Spotify Could be Raising $220 Million in Funding, Valuing Them at $4 Billion


By: Kuljit Grewal  |   June 19th, 2012   |   Business, News, Social Media

According to several sources (including The New York Times), Swedish music service Spotify could be raising up to $220M in a new round of funding led by large investment bank Goldman Sachs, who would foot 50% of that total. Although the deal is highly hush hush at this point, Spotify seems to still be in talks with other prominent venture capital firms, meaning that the total funding in question could change moving forward.

 

Following an impressive $100M raise last year, the money being thrown Spotify’s way could value the company at $4 billion, making it another member of the growing billion dollar tech club that has commenced since Facebook’s acquisition of Instagr.am and their subsequent IPO last month.  The club may also include newly minted Pinterest, a rapidly growing photo sharing website that has seen itself rise to prominence and be justified in doing so thanks to a recent $100M raise from Japanese retail firm Rakuten and several heavy hitting VCs.

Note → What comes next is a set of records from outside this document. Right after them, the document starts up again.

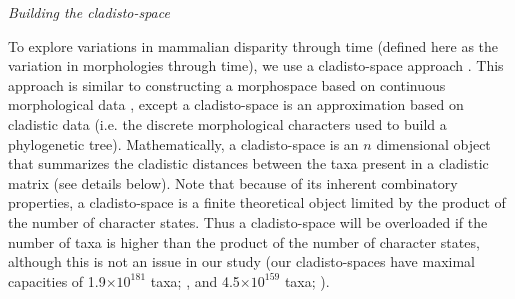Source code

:\documentclass[12pt,letterpaper]{article}
\renewcommand{\subsection}[1]{%
\bigskip
\begin{center}
\begin{large}
\normalfont\itshape #1
\end{large}
\end{center}}
\begin{document}
\subsection{Building the cladisto-space} %
To explore variations in mammalian disparity through time (defined here as the variation in morphologies through time), we use a cladisto-space approach \citep[e.g.][]{Foote01071994,Foote29111996,Wesley-Hunt2005,Brusatte12092008,Hughes20082013,friedmanexplosive2010,toljagictriassic-jurassic2013}. %
This approach is similar to constructing a morphospace based on continuous morphological data \citep[e.g.][]{friedmanexplosive2010,finlay2015morphological}, except a cladisto-space is an approximation based on cladistic data (i.e. the discrete morphological characters used to build a phylogenetic tree).
Mathematically, a cladisto-space is an $n$ dimensional object that summarizes the cladistic distances between the taxa present in a cladistic matrix (see details below).
Note that because of its inherent combinatory properties, a cladisto-space is a finite theoretical object limited by the product of the number of character states. Thus a cladisto-space will be overloaded if the number of taxa is higher than the product of the number of character states, although this is not an issue in our study (our cladisto-spaces have maximal capacities of 1.9$\times$$10^{181}$ taxa; \citealp{Slater2012MEE}, and 4.5$\times$$10^{159}$ taxa; \citealp{beckancient2014}). %

 
\end{document}
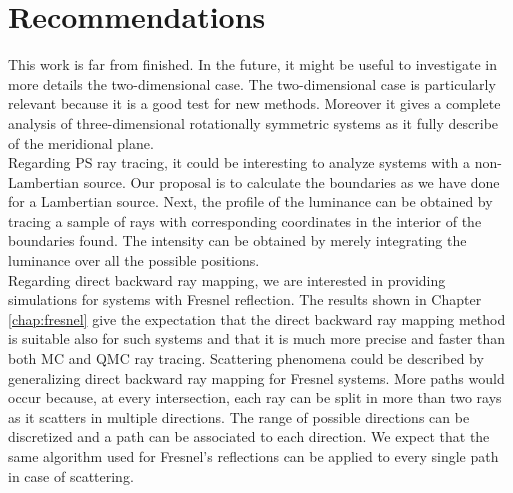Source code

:\section{Recommendations}
This work is far from finished. In the future, it might be useful to investigate in more details the two-dimensional case. The two-dimensional case is particularly relevant because it is a good test for new methods. Moreover it gives a complete analysis of three-dimensional rotationally symmetric systems as it fully describe of the meridional plane.\\ \indent 
Regarding PS ray tracing, it could be interesting to analyze systems with a non-Lambertian source. Our proposal is to calculate the boundaries as we have done for a Lambertian source. Next, the profile of the luminance can be obtained by tracing a sample of rays with corresponding coordinates in the interior of the boundaries found. The intensity can be obtained by merely integrating the luminance over all the possible positions. \\ \indent 
Regarding direct backward ray mapping, we are interested in providing simulations for systems with Fresnel reflection. The results shown in Chapter \ref{chap:fresnel} give the expectation that the direct backward ray mapping method is suitable also for such systems and that it is much more precise and faster than both MC and QMC ray tracing. Scattering phenomena could be described by generalizing direct backward ray mapping for Fresnel systems. More paths would occur because, at every intersection, each ray can be split in more than two rays as it scatters in multiple directions. The range of possible directions can be discretized and a path can be associated to each direction. We expect that the same algorithm used for Fresnel's reflections can be applied to every single path in case of scattering.
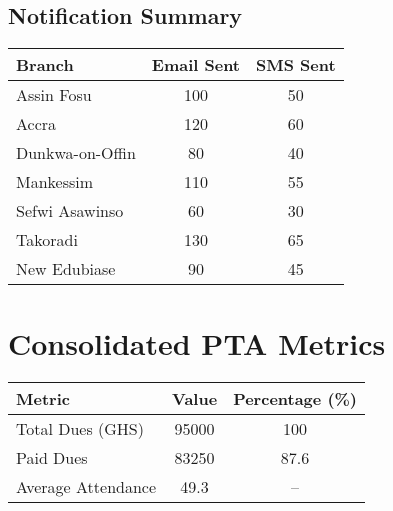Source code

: \documentclass[a4paper,12pt]{article}
\begin{document}
\subsection*{Notification Summary}
\begin{tabular}{l c c}
    \toprule
    \textbf{Branch} & \textbf{Email Sent} & \textbf{SMS Sent} \\
    \midrule
    Assin Fosu & 100 & 50 \\
    Accra & 120 & 60 \\
    Dunkwa-on-Offin & 80 & 40 \\
    Mankessim & 110 & 55 \\
    Sefwi Asawinso & 60 & 30 \\
    Takoradi & 130 & 65 \\
    New Edubiase & 90 & 45 \\
    \bottomrule
\end{tabular}

\section*{Consolidated PTA Metrics}
\begin{tabular}{l S[table-format=6.0] c}
    \toprule
    \textbf{Metric} & \textbf{Value} & \textbf{Percentage (\%)} \\
    \midrule
    Total Dues (GHS) & 95000 & 100 \\
    Paid Dues & 83250 & 87.6 \\
    Average Attendance & 49.3 & -- \\
    \bottomrule
\end{tabular}
\end{document}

At that level of financing, Pinterest would be worth a cool $1.5 billion.

 

The common thread among all the aforementioned companies is their social element, which is further intensified by the fact that they all rely heavily on Facebook and its social reach to acquire and maintain their ever-growing client bases. For example, Spotify, which was founded in Sweden in 2006 and gained some steam throughout Europe since, was not made available in the U.S. until last year. This was due in large part to some snags in negotiating with several recording labels regarding profit sharing and rights. Since that time however, the service has grown rapidly, thanks in large part to its integration into Facebook, which allows users to share their playlists with friends.

 

Spotify is one of many companies that rely on a subscription based freemium model, allowing users to access a limited stream of digital music from the record labels and artists that they have agreements with. The content is ad-supported for all free users, while those who elect to pay for their subscription can stream their content ad-free based on a tiered fee system.

 

Although we are more than happy for entrepreneurs as their companies reach these astronomical valuations, it is difficult to understand how companies are reaching these figures without posting profits or possessing the profit models to do so. Spotify for example, showed a net loss of $60M last year as they grew internationally, and will most likely find themselves in the red once again this year despite a projected revenue total of $889M. We do not blame the cautious among our readers if flashes of “tech bubble 2.0” come popping into their heads.